- AIM OF THE TASK: Looking at the data below, count the lines that contain the string "Left". Write only the total.
______
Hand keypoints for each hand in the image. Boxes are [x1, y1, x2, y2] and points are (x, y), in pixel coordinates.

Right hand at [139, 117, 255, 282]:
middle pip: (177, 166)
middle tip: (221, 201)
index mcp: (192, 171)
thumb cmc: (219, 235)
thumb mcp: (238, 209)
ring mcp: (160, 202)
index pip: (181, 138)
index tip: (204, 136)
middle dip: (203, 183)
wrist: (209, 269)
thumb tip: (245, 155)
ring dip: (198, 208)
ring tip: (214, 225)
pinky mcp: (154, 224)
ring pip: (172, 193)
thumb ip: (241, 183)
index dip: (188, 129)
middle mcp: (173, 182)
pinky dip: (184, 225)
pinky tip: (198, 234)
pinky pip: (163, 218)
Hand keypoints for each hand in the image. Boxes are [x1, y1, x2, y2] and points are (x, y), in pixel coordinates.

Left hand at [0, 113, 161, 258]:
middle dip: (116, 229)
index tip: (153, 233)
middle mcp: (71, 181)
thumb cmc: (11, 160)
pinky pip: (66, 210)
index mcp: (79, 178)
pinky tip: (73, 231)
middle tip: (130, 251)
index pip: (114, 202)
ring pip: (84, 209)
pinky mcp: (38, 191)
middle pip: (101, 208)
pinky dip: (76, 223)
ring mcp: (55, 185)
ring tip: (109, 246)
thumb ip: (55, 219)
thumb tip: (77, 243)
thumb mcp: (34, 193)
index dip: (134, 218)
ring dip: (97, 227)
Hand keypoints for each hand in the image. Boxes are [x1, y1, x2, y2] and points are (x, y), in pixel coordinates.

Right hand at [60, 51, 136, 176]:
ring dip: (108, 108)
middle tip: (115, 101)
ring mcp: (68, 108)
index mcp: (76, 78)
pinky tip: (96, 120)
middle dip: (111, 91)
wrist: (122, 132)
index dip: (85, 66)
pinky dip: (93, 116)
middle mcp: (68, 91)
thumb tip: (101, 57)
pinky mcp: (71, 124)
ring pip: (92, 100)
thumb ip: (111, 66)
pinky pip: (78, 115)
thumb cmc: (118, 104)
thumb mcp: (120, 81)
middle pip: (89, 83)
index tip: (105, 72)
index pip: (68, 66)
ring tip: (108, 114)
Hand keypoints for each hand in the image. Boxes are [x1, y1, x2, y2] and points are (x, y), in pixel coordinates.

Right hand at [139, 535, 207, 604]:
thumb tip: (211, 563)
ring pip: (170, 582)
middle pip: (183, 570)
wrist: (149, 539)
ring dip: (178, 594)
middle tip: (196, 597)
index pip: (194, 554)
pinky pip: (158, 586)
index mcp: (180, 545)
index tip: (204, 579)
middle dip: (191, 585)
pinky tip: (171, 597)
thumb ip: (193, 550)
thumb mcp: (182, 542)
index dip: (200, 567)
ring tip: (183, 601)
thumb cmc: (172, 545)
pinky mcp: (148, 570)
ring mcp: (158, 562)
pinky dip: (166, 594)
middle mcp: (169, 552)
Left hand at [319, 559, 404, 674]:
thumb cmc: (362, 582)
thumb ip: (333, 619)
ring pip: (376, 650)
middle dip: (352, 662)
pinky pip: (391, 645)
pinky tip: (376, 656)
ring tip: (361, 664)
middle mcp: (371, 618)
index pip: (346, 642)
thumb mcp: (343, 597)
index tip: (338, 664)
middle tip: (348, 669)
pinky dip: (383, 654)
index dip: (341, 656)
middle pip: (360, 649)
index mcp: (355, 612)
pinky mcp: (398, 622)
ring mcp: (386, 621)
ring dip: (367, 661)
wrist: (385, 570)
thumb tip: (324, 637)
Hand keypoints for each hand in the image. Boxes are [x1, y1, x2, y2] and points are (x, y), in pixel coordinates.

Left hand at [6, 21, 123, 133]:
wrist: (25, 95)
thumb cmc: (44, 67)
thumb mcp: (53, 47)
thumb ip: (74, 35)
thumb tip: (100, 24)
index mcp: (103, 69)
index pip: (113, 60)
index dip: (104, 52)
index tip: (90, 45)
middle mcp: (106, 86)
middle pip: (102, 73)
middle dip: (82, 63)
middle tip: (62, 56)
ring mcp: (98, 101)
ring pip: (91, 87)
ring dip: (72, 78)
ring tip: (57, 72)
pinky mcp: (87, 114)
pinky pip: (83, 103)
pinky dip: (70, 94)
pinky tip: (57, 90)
______
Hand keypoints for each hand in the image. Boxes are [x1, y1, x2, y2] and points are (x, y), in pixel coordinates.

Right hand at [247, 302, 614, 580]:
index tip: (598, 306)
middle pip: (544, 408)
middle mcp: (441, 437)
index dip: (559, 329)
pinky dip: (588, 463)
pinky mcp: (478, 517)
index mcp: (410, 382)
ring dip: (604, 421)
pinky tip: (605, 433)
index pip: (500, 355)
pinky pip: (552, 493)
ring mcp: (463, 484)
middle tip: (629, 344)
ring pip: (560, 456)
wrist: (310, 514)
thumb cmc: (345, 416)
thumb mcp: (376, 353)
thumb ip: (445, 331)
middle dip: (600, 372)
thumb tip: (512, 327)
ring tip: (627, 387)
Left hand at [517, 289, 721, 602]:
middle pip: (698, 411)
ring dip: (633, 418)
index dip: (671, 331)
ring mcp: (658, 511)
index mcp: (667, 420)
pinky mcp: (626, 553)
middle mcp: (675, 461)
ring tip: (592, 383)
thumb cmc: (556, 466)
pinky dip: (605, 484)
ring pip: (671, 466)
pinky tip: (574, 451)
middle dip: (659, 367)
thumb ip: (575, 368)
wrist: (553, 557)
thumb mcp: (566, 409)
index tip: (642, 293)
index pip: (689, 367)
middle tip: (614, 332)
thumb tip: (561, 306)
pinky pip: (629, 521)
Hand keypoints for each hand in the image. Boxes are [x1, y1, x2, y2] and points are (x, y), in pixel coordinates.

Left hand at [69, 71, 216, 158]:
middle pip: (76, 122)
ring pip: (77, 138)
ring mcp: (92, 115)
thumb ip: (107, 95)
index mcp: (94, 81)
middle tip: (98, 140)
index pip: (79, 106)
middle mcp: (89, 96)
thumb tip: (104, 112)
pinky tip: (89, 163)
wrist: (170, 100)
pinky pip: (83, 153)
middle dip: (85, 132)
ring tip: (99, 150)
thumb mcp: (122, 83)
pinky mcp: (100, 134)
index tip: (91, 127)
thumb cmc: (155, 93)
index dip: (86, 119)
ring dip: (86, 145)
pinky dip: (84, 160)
______
- RESPONSE TO THIS TASK: 5